**EXERCISE:** Scan the data, and whenever a line contains "lines", copy it.

**RECORDS SHOWN:**
■ ■ ■ ■
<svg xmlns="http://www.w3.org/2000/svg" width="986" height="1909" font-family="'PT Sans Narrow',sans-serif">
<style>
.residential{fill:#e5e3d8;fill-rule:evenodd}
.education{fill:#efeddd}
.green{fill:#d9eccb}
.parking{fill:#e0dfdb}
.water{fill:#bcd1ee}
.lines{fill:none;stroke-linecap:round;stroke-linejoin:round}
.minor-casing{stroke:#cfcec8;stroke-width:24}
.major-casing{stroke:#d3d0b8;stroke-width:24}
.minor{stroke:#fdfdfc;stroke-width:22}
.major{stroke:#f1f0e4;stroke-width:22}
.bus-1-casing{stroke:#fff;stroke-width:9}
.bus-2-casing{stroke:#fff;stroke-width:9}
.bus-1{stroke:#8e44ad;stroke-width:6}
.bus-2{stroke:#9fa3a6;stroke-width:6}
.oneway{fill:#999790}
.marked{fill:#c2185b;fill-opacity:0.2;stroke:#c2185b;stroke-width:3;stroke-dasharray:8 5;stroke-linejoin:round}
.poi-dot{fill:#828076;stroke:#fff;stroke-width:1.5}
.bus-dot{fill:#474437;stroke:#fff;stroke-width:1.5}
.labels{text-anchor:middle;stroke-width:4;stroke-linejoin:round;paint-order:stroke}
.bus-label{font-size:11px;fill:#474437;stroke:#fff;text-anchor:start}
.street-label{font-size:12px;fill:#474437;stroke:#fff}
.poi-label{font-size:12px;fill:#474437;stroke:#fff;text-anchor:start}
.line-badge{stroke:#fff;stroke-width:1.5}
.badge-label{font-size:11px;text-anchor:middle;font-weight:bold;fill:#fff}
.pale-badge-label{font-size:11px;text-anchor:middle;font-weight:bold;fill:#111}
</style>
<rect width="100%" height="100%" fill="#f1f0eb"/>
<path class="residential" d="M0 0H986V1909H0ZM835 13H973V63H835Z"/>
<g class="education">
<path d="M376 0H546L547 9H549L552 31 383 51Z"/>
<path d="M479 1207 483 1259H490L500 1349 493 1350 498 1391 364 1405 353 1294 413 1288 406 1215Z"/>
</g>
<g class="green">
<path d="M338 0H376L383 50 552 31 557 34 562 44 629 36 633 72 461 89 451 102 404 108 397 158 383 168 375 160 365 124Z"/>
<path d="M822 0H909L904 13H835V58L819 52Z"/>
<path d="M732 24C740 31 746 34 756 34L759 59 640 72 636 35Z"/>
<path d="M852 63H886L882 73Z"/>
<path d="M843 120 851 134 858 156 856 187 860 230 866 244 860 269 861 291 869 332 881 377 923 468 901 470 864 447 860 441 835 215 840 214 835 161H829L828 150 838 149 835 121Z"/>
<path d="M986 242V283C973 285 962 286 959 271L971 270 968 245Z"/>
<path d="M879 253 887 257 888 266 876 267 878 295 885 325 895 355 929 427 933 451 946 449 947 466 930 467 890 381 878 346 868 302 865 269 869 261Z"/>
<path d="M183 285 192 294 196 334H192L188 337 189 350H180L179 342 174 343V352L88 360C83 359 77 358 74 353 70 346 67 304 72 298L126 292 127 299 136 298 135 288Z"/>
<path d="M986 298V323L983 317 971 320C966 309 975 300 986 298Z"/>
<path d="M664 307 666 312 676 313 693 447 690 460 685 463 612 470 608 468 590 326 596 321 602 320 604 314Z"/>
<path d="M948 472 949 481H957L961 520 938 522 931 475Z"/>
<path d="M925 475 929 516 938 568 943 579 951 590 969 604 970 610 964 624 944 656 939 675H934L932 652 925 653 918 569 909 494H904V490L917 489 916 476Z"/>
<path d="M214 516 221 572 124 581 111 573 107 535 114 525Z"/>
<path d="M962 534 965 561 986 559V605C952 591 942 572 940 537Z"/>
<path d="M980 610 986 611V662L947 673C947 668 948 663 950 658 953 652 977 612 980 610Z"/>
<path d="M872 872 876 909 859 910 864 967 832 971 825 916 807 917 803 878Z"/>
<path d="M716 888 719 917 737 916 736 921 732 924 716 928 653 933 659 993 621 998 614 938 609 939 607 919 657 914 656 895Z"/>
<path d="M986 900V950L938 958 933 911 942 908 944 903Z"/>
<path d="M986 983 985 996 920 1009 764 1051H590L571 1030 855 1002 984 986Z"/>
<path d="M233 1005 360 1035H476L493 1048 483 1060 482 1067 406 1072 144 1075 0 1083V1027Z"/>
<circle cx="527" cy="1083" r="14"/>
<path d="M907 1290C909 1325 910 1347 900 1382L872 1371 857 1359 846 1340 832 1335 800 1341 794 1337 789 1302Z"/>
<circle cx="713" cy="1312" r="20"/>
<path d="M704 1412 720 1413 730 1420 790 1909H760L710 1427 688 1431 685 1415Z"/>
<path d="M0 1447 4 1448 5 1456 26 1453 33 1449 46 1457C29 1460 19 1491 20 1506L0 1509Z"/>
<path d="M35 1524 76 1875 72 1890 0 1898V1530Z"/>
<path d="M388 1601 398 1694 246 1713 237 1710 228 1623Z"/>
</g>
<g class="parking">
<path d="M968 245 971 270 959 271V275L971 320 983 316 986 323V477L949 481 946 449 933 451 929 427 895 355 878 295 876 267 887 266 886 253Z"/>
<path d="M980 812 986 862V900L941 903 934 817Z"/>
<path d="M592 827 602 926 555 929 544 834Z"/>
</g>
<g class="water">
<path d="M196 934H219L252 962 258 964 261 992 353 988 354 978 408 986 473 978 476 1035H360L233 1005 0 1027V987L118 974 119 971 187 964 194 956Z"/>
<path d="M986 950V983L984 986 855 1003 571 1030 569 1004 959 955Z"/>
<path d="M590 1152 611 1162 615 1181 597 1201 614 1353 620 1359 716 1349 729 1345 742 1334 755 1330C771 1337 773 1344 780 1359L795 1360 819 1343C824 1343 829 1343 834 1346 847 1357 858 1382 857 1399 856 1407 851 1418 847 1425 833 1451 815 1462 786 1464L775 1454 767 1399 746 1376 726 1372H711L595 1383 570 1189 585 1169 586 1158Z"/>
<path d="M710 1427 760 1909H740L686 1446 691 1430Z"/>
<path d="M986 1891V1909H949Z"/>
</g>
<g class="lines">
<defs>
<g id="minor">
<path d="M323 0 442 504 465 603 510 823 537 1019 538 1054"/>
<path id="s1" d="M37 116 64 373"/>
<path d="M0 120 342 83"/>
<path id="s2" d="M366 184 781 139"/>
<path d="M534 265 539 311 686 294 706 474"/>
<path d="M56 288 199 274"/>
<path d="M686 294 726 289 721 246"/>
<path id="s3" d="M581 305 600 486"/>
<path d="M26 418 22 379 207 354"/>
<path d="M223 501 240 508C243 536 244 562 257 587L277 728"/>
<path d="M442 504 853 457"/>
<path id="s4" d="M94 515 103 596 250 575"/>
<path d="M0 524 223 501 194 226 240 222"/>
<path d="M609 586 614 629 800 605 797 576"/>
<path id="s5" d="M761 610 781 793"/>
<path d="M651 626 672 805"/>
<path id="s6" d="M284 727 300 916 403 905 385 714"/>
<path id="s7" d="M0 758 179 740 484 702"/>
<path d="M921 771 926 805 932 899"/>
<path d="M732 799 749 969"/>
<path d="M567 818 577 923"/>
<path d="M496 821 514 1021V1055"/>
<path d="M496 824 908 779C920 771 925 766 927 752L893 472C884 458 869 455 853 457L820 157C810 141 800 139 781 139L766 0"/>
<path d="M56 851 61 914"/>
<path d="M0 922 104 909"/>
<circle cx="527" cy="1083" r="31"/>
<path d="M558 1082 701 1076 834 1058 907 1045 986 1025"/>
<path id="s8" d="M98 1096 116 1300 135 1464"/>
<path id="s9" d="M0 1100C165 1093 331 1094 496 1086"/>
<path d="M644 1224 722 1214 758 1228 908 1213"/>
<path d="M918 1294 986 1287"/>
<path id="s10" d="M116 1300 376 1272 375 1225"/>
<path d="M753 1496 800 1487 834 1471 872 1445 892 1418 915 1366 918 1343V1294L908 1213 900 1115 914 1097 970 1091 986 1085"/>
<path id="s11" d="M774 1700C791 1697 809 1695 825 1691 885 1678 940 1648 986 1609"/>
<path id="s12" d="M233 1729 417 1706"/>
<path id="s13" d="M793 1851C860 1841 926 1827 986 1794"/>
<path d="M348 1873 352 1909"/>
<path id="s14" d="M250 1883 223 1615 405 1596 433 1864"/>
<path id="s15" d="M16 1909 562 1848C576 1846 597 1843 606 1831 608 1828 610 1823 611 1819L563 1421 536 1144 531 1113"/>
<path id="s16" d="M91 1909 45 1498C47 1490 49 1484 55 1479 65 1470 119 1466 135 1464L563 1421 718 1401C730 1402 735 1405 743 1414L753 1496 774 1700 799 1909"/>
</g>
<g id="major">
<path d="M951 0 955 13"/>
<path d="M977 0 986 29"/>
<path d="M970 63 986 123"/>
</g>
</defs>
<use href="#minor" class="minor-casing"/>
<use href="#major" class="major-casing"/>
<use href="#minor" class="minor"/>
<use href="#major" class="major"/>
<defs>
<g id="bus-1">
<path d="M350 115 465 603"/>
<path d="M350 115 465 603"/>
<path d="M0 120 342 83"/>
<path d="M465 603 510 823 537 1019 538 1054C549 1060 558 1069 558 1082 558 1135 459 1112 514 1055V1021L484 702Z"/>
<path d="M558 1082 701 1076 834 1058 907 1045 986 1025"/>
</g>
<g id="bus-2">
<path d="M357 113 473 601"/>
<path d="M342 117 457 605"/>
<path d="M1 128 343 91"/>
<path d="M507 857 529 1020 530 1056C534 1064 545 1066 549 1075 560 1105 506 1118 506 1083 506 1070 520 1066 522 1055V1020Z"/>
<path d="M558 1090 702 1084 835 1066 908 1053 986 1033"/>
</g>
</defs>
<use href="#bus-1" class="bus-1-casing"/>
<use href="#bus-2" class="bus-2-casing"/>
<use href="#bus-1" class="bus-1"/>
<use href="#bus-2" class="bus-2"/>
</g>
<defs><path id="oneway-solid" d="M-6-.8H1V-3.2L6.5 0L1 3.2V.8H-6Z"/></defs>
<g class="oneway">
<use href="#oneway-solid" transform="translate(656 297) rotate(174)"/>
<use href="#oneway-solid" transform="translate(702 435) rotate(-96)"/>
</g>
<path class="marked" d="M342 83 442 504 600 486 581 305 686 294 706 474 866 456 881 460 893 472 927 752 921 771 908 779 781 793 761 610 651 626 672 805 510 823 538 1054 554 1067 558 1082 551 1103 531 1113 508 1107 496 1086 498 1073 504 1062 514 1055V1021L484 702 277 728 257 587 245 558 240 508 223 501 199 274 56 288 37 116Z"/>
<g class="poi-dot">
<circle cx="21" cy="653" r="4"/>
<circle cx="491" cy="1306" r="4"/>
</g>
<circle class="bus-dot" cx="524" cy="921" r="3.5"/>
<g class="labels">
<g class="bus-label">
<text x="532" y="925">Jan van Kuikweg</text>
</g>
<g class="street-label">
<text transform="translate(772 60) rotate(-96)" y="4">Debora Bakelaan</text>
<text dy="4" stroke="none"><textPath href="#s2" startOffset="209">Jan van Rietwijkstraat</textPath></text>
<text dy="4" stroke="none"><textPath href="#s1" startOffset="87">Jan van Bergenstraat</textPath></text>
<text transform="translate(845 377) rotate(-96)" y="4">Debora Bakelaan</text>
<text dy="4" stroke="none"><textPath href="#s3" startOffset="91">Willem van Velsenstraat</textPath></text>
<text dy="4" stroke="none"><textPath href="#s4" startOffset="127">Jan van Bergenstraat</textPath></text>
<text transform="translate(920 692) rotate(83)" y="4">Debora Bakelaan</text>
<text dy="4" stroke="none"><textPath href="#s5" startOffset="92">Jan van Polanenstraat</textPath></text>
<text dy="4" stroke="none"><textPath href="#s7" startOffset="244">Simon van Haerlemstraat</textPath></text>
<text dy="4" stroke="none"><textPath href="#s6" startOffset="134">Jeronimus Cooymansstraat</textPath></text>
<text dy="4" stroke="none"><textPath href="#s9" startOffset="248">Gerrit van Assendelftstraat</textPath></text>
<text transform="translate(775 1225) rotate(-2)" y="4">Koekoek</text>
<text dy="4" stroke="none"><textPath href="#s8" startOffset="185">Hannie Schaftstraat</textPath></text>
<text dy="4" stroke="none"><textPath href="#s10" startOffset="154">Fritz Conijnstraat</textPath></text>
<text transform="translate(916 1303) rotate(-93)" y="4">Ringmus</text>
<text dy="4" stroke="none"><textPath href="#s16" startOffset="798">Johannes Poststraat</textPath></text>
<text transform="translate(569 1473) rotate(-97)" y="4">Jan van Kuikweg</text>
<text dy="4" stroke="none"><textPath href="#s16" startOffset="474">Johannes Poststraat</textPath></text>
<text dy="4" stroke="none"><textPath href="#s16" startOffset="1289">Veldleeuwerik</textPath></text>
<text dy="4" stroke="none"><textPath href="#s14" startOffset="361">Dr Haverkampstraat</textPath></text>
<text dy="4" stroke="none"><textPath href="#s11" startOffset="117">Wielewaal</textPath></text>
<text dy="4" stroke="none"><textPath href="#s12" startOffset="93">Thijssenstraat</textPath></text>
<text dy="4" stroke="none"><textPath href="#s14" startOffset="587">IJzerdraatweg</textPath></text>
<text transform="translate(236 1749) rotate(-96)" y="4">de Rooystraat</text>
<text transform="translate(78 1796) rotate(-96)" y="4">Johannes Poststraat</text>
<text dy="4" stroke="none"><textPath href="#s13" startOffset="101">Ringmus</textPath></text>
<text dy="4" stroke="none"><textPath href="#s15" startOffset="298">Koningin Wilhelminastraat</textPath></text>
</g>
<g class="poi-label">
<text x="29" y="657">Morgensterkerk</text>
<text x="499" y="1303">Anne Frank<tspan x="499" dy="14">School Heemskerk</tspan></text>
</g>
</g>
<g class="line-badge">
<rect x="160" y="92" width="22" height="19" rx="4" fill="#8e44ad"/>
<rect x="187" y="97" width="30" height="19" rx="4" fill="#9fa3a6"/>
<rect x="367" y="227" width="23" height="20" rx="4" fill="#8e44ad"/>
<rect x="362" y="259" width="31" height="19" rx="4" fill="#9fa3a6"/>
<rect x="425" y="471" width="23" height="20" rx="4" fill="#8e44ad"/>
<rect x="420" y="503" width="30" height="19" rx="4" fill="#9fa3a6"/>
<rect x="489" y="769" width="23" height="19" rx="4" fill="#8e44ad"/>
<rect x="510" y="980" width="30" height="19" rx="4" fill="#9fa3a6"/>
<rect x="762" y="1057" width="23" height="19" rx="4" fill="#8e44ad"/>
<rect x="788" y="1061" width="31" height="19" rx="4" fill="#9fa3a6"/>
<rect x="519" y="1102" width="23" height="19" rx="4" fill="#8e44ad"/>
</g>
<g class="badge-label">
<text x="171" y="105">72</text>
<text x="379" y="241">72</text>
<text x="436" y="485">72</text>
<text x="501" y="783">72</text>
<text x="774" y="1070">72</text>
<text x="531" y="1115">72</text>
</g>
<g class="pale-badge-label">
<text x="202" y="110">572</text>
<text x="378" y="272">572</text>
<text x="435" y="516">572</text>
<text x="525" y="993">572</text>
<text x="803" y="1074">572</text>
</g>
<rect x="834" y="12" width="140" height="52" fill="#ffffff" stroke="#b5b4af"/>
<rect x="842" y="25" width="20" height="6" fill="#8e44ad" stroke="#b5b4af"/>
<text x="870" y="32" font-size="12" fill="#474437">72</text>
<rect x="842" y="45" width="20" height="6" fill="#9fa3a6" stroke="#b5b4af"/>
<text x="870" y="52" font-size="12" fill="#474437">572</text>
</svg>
■ ■ ■ ■
**RESPONSE AREA:**
.lines{fill:none;stroke-linecap:round;stroke-linejoin:round}
<g class="lines">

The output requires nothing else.